F.4. Progress toward
developing educational opportunities in biomedical computing.
1. Planning a
cross-campus PhD program in Computational Biology.
A cross-campus PhD program
in computational biology is planned between Pitt and CMU with the leadership
of Drs. Bahar (CCBB, SOM, Pitt), Carbonell (Director of Language Techn
Institute, Comp Sci, CMU) and Stiles (PSC/CMU). The vision is to offer a
first-class program that capitalizes on the excellence of CMU in computer
science and on the expertise and strength of Pitt in biomedical sciences.
While the organization and administration of a joint program is a challenging
task, both groups are enthusiastic and encouraged by productive collaboration
already initiated within the scope of the present pre-NPEBC award and an
NSF-ITR grant (PIs: Raj Reddy (CS, CMU) and J. Klein-Seetharaman (SOM, Pitt;
Bahar and Carbonell are co-PIs ). Three major tracts are conceived:
bioinformatics, computational structural/molecular biology and system biology.
2. Biomedical and
Bioinformatics Summer Institute (BBSI). This is an NSF/NIH funded program
that started in Sept 2002, offering a 10-week summer program to undergraduate
(junior and senior) and graduate (1st and 2ndyear)
students interested in computational biology. The major theme of the program
is ‘Multiscale Modeling’ in line with the pre-NPEBC goals, and six PI playing
a key role in the pre-NPEBC (Bahar, Stiles, Coalson, Madura, Ermentrout and
Meirovitch) serve as the course instructors and co-PIs of the program. 20+
Faculty from Pitt, CMU, PSC and Duquesne take part in mentoring the research
activities of the students.
3. Other programs and
courses.
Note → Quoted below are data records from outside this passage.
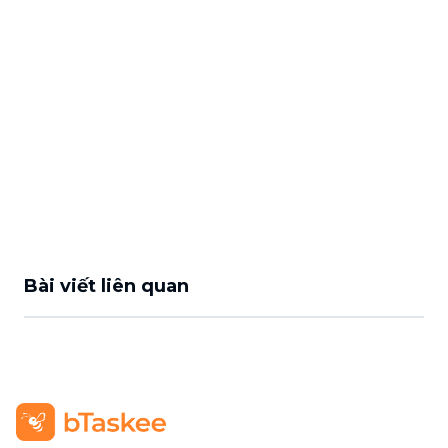
Bài viết liên quan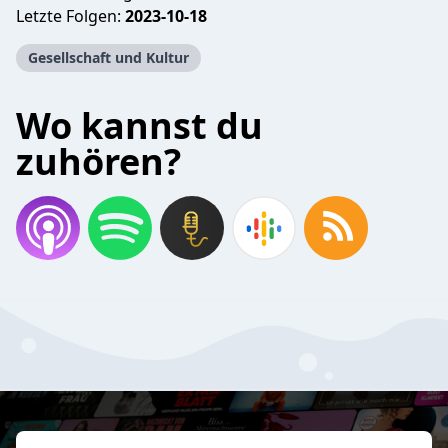
Letzte Folgen:
2023-10-18
Gesellschaft und Kultur
Wo kannst du
zuhören?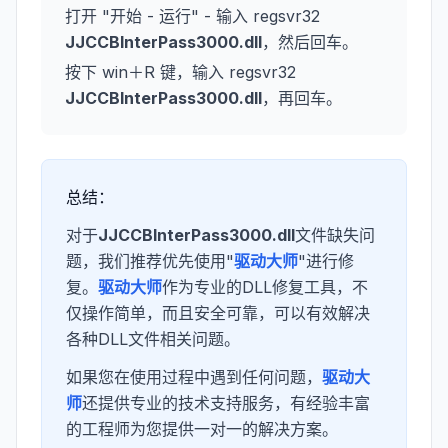
打开 "开始 - 运行" - 输入 regsvr32
JJCCBInterPass3000.dll
，然后回车。
按下 win＋R 键，输入 regsvr32
JJCCBInterPass3000.dll
，再回车。
总结：
对于
JJCCBInterPass3000.dll
文件缺失问
题，我们推荐优先使用"
驱动大师
"进行修
复。
驱动大师
作为专业的DLL修复工具，不
仅操作简单，而且安全可靠，可以有效解决
各种DLL文件相关问题。
如果您在使用过程中遇到任何问题，
驱动大
师
还提供专业的技术支持服务，有经验丰富
的工程师为您提供一对一的解决方案。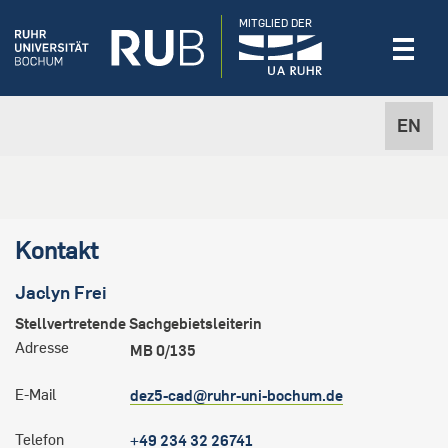
MITGLIED DER
EN
Kontakt
Jaclyn
Frei
Stellvertretende Sachgebietsleiterin
Adresse
MB 0/135
E-Mail
dez5-cad@ruhr-uni-bochum.de
Telefon
+49 234 32 26741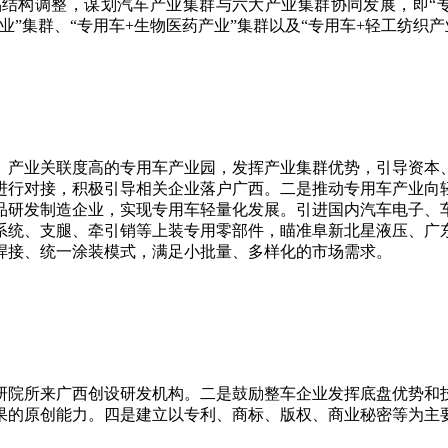
结构调整，谋划汽车产业集群与六大产业集群协同发展，即“专
业”集群、“专用车+生物医药产业”集群以及“专用车+轻工纺织产
产业关联度高的专用车产业园，发挥产业集群优势，引导资本、
进行对接，积极引导相关企业落户广西。二是推动专用车产业向
品研发制造企业，实现专用车轻量化发展。引进国内汽车电子、
系统、支腿、牵引销等上装专用零部件，瞄准阜新北星液压、广
焊接、统一涂装模式，满足小批量、多样化的市场需求。
院所来广西创设研发机构。二是鼓励整车企业发挥底盘优势和技
果的原创能力。四是建立以专利、商标、版权、商业秘密等为主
A new undergraduate degree-granting program in
Bioinformatics
has been designed with the leadership of Pitt CS and Biology departments,
which is expected to admit students in Fall 2006. A PhD program in Molecular
Biophysics with a strong component in Comp Bio has been approved at Pitt and
CMU, starting in Fall 2004. CMU is currently offering B.S and M.S. programs in
Comp Bio & Chem.
A new graduate course has been designed at Duquesne,
entitled “Simulation and
Visualization”, and another graduate course “Simulation Methods” jointly
taught by Duquesne Chem and CS departments will be offered in Spring 2005.
4. Postdocs and
students are involved in the pre-NPEBC activities, and thus have the
opportunity to directly learn/apply up-to-date concepts and methods in
biomedical computing, and take part in multidisciplinary research activities.
See Appendix IV for the list of postdocs/students who have actively
contributed to the computational and experimental activities of the pre-NPEBC
in the past year, all being funded by ‘other’ sources.